On average, civil servants are paid nearly twice more than others in Cyprus, and enjoy generous benefits such as lower contributions to the state pension fund that is near-broke because government workers have not paid in as much over the years. Up until recently they even used to get an illogical unemployment benefit for six months upon retirement (which we never got) and received the same level of pension as the rest of us while demanding free services such as hospital care no matter what their earnings might be. On the other hand, private sector workers with an average household income of half that of civil servants are barred from free use of the hospitals. Is this fair?
Why, then, do the unions insist on supporting the demands of the civil servants? Is it just comradeship or are there other reasons? Why, too, do unions keep their membership and earnings information to themselves? On the one hand, they want to clamp down on tax dodgers (as if this alone will solve the economic crisis), but they do not preach transparency when it comes to their own money matters such as the pay scales of union workers and union assets.
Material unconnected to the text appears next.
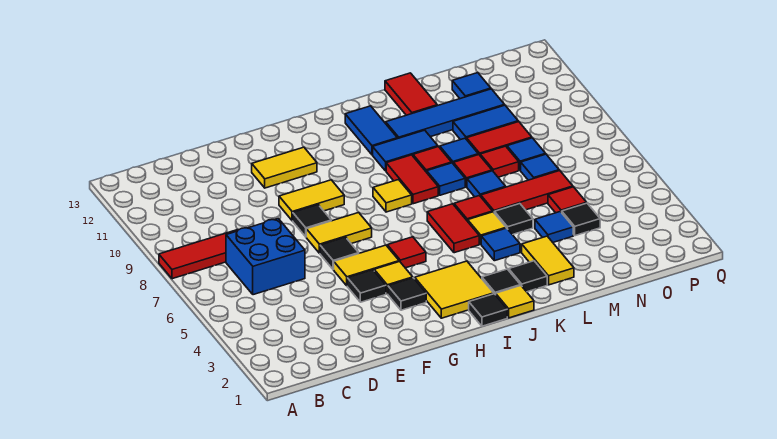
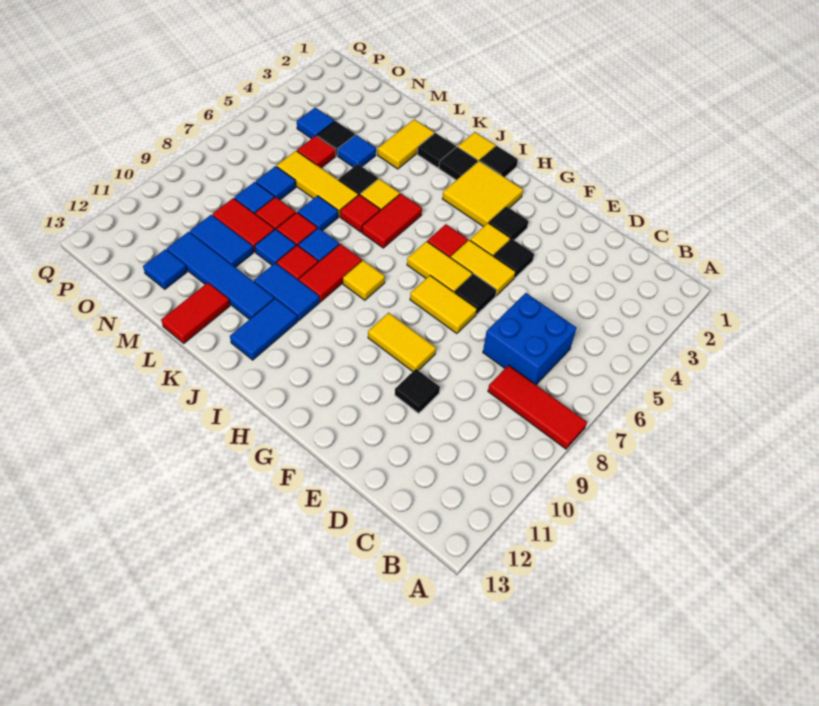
black tile F8 level 1 -> black tile E10 level 1
yellow tile F11:G11 level 1 -> yellow tile G6:H6 level 1
blue tile K4 level 1 -> blue tile O4 level 1
red tile L6:N6 level 1 -> yellow tile L6:N6 level 1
Employers and unionised employees are often in conflict when it comes to the renewal of collective labour agreements, with the main argument focusing on pay hike demands on behalf of the unions and the employers demanding that these be linked to productivity. Other core issues include the abolition of the expensive cost of living allowance, as suggested by IMF and other officials over the years, but the pro-labour President Christofias has often declared he will never invade on union rights.
It’s about time that workers realised that they are being duped by the few who lead them as their interests have long been thrown out the window.